Fallon design firm poised for next round of growth

For the five years that’s she’s been running Buttsup Duck Designs LLC, Kelly Campbell has focused on keeping dollars in Fallon and Churchill County.

Now that she has her feet firmly on the ground with the embroidery and screen-printing firm, Campbell hopes to become one of the companies that brings fresh dollars to town from customers across the United States.

The company is in the running for some larger corporate accounts from outside the region, a potentially big step for a small company that mostly serves customers in Fallon and Fernley these days.

While Buttsup Duck Designs is competing against far larger companies for that national business, Campbell said she’s inspired by the possibility of making a difference in her hometown.

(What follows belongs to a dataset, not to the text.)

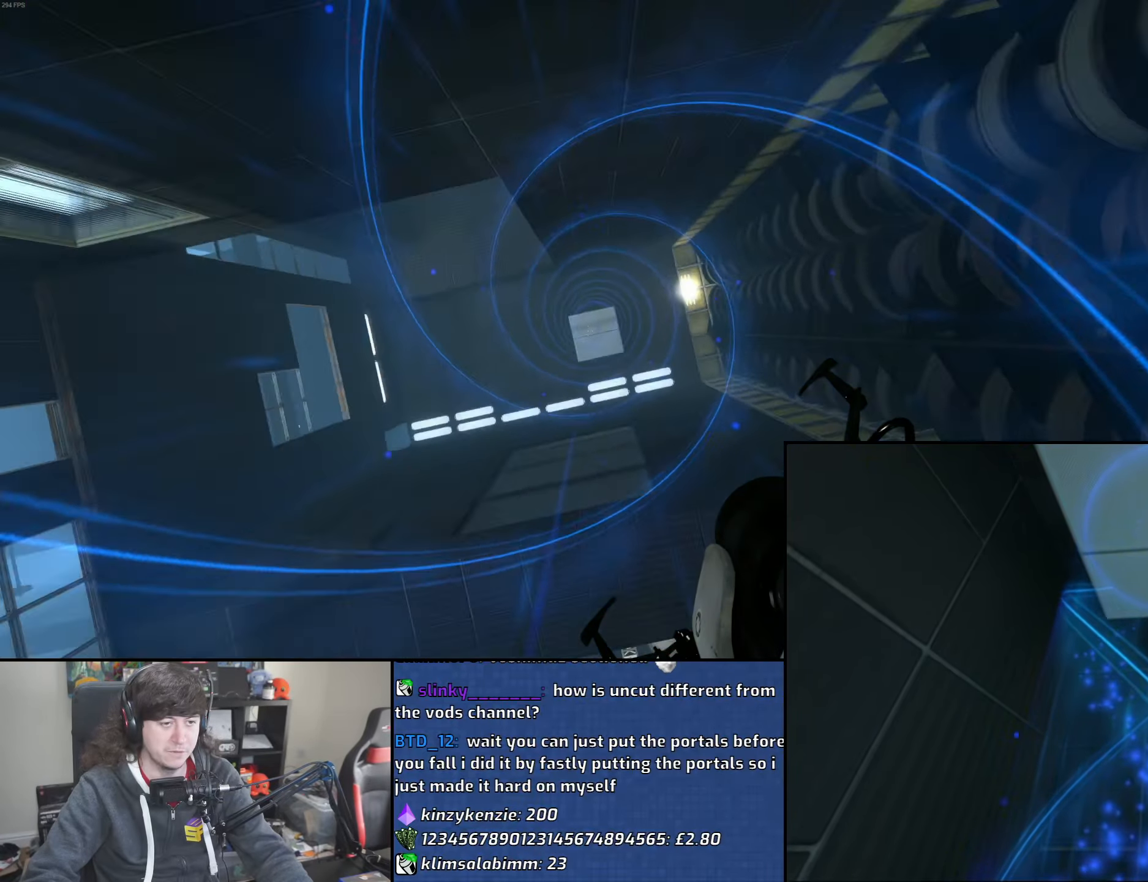
Gameplay with keyboard and mouse; each line is a JSON object with the keys and mouse buttons held at the frame after it. "events" lists presses ("down") and releases ("up") of "1", "2", "3", "4", "5", "6", "8", "a", "alt", "b", "c", "ctrl", "d", "down", "e", "escape", "f", "f1", "f2", "f3", "g", "h", "left", "n", "num2", "q", "r", "right", "s", "shift", "space", "t", "tab", "up", "v", "w", "x", "y", "z", "mouse_left", "mouse_wheel" and "mouse_right" between this image and that frame as [ms after this image, input, new state], when the widget could be followed in between. "mouse_left", "mouse_wheel", "mouse_right" = the "left", "wheel", "right" buttons of the "mouse" list. No other keys are recorded. "wheel" means that the mouse wheel is clicked or scrolled. Mouse movement is not recorded.
{"keys": ["ctrl"], "mouse": [], "events": []}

“Fallon is in desperate need of good-paying jobs,” says Campbell as she explains her push to expand the reach of Buttsup Duck Designs.

She began positioning the little company for growth at the start of this year when she swallowed hard and quit the day job that had supported Campbell and her husband, John, while she built Buttsup Duck Designs on nights and weekends.

But a second big step that envisioned — opening a retail storefront location — was put on hold after Campbell listened to teacher and fellow students in NxLeveL, the entrepreneurial training program overseen by the Nevada Small Business Development Center.

Although Campbell already had been touring possible sites around Fallon with real estate agents, her discussions during NxLeveL convinced her that a storefront doesn’t yet pencil out.

Instead, she’s opening a display room for customers in the front of the garage at her home that serves as Buttsup Duck Design’s production facility.

That sort of financial caution has marked the firm’s growth ever since its start in 2008.

As a hobby, Campbell had been imprinting and sewing on baby apparel. Friends began asking her to take on other apparel embroidery and printing jobs, but Campbell and her husband quickly figured that those jobs didn’t generate much profit for the time and work they requried.

She decided to jump in with both feet, selling some assets and raising the money to buy a used commercial embroidery machine as well as a vinyl cutter that allowed the company to fill orders for decals and banners.

“I’m very much a Craigslist shopper,” Campbell said. “At the time, people were jumping out of this business.”

Since then, the company has grown with orders from businesses in Churchill County and neighboring communities and has found a steady stream of work in the creation of team apparel for youth sports programs.

While she’s hoping to working to become a hero to her hometown economy, Campbell already has become a hero to students at Churchill County High School.

As the high school’s football team prepared to play in the state championship game in November, mascot Garrett Kalt — who’d been wearing a bedraggled discount-store cape for his four years of cheering for the team — was presented with a crafted cape created by Buttsup Deck Designs.

Kalt was so moved that he used the story as the subject for his college entrance essay.

The essay concluded, “You don’t have to wear a cape to be a super hero.”